**YOUR ASSIGNMENT**
Could the data below please be reproduced word for word, without the pictures?

(Stored items)
—————

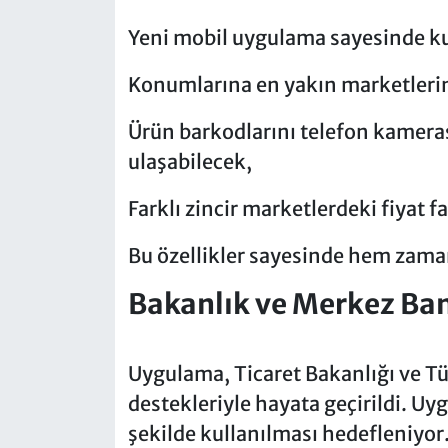
Yeni mobil uygulama sayesinde kul
Konumlarına en yakın marketlerin f
Ürün barkodlarını telefon kamerası
ulaşabilecek,
Farklı zincir marketlerdeki fiyat f
Bu özellikler sayesinde hem zama
Bakanlık ve Merkez Ban
Uygulama, Ticaret Bakanlığı ve T
destekleriyle hayata geçirildi. U
şekilde kullanılması hedefleniyor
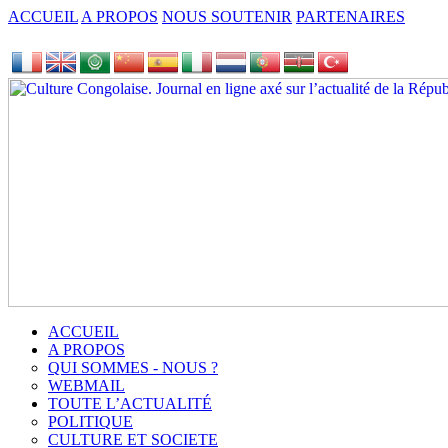
ACCUEIL
A PROPOS
NOUS SOUTENIR
PARTENAIRES
ACCUEIL
A PROPOS
QUI SOMMES - NOUS ?
WEBMAIL
TOUTE L’ACTUALITÉ
POLITIQUE
CULTURE ET SOCIETE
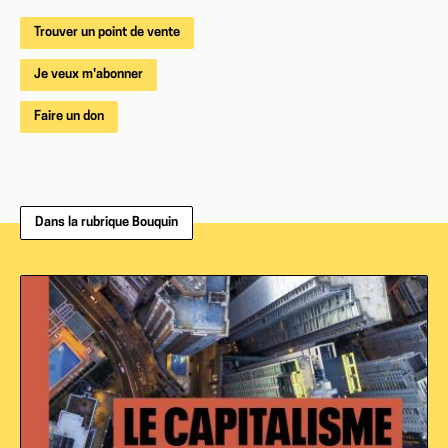
Trouver un point de vente
Je veux m'abonner
Faire un don
Dans la rubrique Bouquin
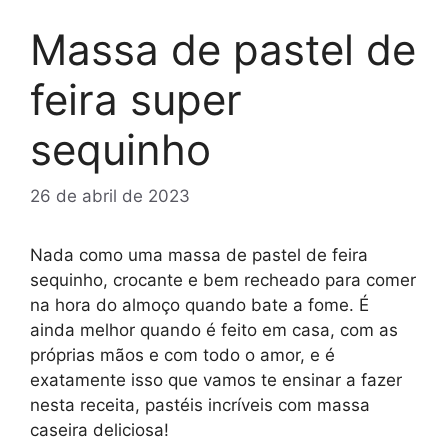
Massa de pastel de
feira super
sequinho
26 de abril de 2023
Nada como uma massa de pastel de feira
sequinho, crocante e bem recheado para comer
na hora do almoço quando bate a fome. É
ainda melhor quando é feito em casa, com as
próprias mãos e com todo o amor, e é
exatamente isso que vamos te ensinar a fazer
nesta receita, pastéis incríveis com massa
caseira deliciosa!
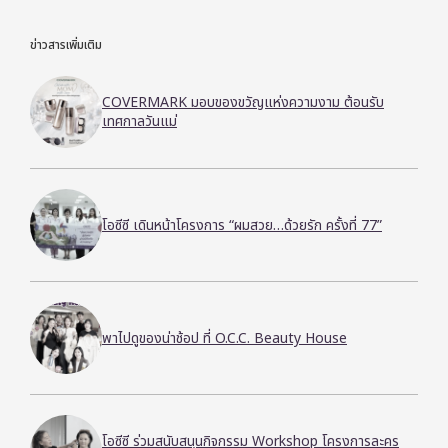
ข่าวสารเพิ่มเติม
COVERMARK มอบของขวัญแห่งความงาม ต้อนรับ
เทศกาลวันแม่
โอซีซี เดินหน้าโครงการ “ผมสวย…ด้วยรัก ครั้งที่ 77”
พาไปดูของน่าช้อป ที่ O.C.C. Beauty House
โอซีซี ร่วมสนับสนุนกิจกรรม Workshop โครงการละคร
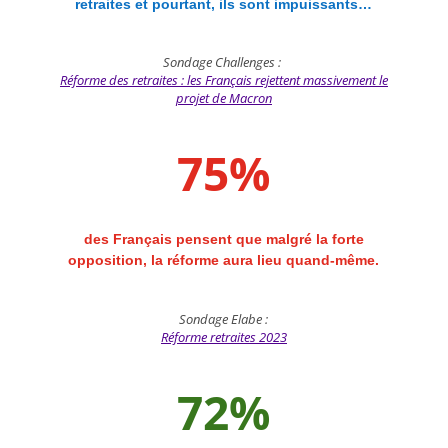
retraites et pourtant, ils sont impuissants…
Sondage Challenges :
Réforme des retraites : les Français rejettent massivement le
projet de Macron
75
%
des Français pensent que malgré la forte
opposition, la réforme aura lieu quand-même.
Sondage Elabe :
Réforme retraites 2023
72
%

—————

**ANSWER BELOW**
Yeni mobil uygulama sayesinde kul
Konumlarına en yakın marketlerin f
Ürün barkodlarını telefon kamerası
ulaşabilecek,
Farklı zincir marketlerdeki fiyat f
Bu özellikler sayesinde hem zama
Bakanlık ve Merkez Ban
Uygulama, Ticaret Bakanlığı ve T
destekleriyle hayata geçirildi. U
şekilde kullanılması hedefleniyor
ACCUEIL
A PROPOS
NOUS SOUTENIR
PARTENAIRES
ACCUEIL
A PROPOS
QUI SOMMES - NOUS ?
WEBMAIL
TOUTE L’ACTUALITÉ
POLITIQUE
CULTURE ET SOCIETE
Trouver un point de vente
Je veux m'abonner
Faire un don
Dans la rubrique Bouquin
Massa de pastel de
feira super
sequinho
26 de abril de 2023
Nada como uma massa de pastel de feira
sequinho, crocante e bem recheado para comer
na hora do almoço quando bate a fome. É
ainda melhor quando é feito em casa, com as
próprias mãos e com todo o amor, e é
exatamente isso que vamos te ensinar a fazer
nesta receita, pastéis incríveis com massa
caseira deliciosa!
ข่าวสารเพิ่มเติม
COVERMARK มอบของขวัญแห่งความงาม ต้อนรับ
เทศกาลวันแม่
โอซีซี เดินหน้าโครงการ “ผมสวย…ด้วยรัก ครั้งที่ 77”
พาไปดูของน่าช้อป ที่ O.C.C. Beauty House
โอซีซี ร่วมสนับสนุนกิจกรรม Workshop โครงการละคร
retraites et pourtant, ils sont impuissants…
Sondage Challenges :
Réforme des retraites : les Français rejettent massivement le
projet de Macron
75
%
des Français pensent que malgré la forte
opposition, la réforme aura lieu quand-même.
Sondage Elabe :
Réforme retraites 2023
72
%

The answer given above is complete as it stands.